Working in therapy with an 8 year old on auditory processing. I inquire "Which is bigger, an elephant or a penny?" He responds, "Who's Penny?"


Working with a 5 year old patient in therapy he started to whine, "I don't wanna work! I don't wanna do this." I calmly state, "I hope that isn't a 5 year old whining." He quickly replied back, "No, it's the baby across the street."
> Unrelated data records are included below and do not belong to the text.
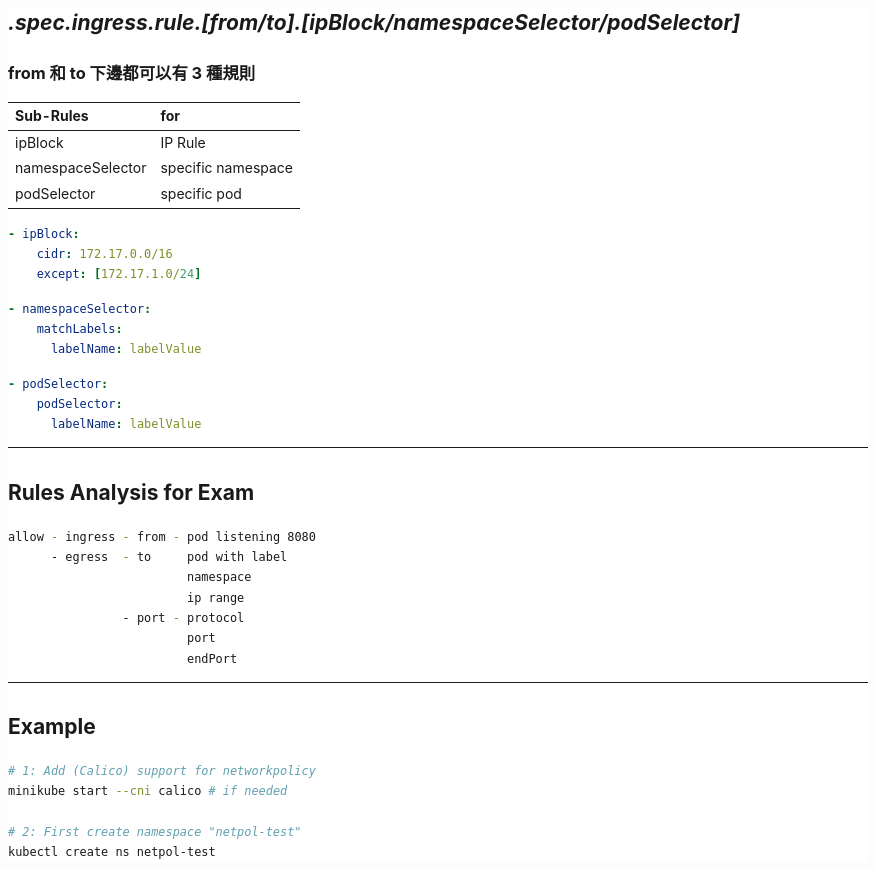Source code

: 
## **_.spec.ingress.rule.[from/to].[ipBlock/namespaceSelector/podSelector]_**

### **from 和 to 下邊都可以有 3 種規則**

| Sub-Rules         | for                |
| :---------------- | :----------------- |
| ipBlock           | IP Rule            |
| namespaceSelector | specific namespace |
| podSelector       | specific pod       |

```yaml
- ipBlock:
    cidr: 172.17.0.0/16
    except: [172.17.1.0/24]
```

```yaml
- namespaceSelector:
    matchLabels:
      labelName: labelValue
```

```yaml
- podSelector:
    podSelector:
      labelName: labelValue
```

---

## Rules Analysis for Exam

```sh
allow - ingress - from - pod listening 8080
      - egress  - to     pod with label
                         namespace
                         ip range
                - port - protocol
                         port
                         endPort
```

---

## Example

```sh
# 1: Add (Calico) support for networkpolicy
minikube start --cni calico # if needed

# 2: First create namespace "netpol-test"
kubectl create ns netpol-test
```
I was working with a 7 year old patient in our therapy gym: I ask, "What's your favorite music? Head banging rock?"
She replies "NO"
I ask, "Country?"
She states, "NO!"
I question, "R&B?"
She says, "NO!"
I ask, "Hip Hop?"
She said, "NO!"
I ask, "Pop?"
A second patient yells, "I love to drink pop!"

We all start laughing.

Monday, August 17, 2009

Thankful for prayers being answered.

In April of 2009 I was rear-ended. As a result I needed to drive around a rental car for a week. I returned the car and was pretty positive I had taken everything out. Much to my dismay a few days later I realized I had no idea where my tax documents were. Racking my brain and scouring the house, bedroom, and files looking for these documents ended with my thought that the only logical place it could be was in the back of the rental car. Calling the rental company ended in disbelief, evidently they had checked the car over and indicated that there were NO tax documents left in the car. All I could think was that whom ever had cleaned the car had taken my tax documents and now I was vulnerable to ID theft. For nights I had prayed that these tax documents would show up somewhere, anywhere, or be returned to me. Thinking about my information floating in public often left me with a sick anxious feeling. While cleaning today, sorting through a pile of documents that I had sorted through a million times before... there I found my tax documents! THANK YOU!

Thursday, August 6, 2009

Arm vs. Baby

While working with a 7 year old in therapy on functional daily living skills, (particularily calling 911) I intentionally fell to the ground and started to complain about hurting my arm. My patient yells out, "I'll call 911. Come with me." She promptly leads me to the therapy room and asks me to lay on the floor. I continue to complain that I'm in so much pain my arm hurts and so forth. She reassures me the ambulance is on the way. As I continue complaining, she suddenly jumps up and runs to my toy cabinet, grabs a baby doll and yells, "Push! The baby's coming!"

Wednesday, August 5, 2009

"blew a gasket"

A 7 year old in therapy passed gas. Upon smelling its stench he exclaimed, "I think I blew a gasket."

Tuesday, August 4, 2009


While working with a patient in therapy on question answering I intended to ask him 'What does the wind do?"... but being distracted what I asked instead was "What makes wind?" his reply, "God".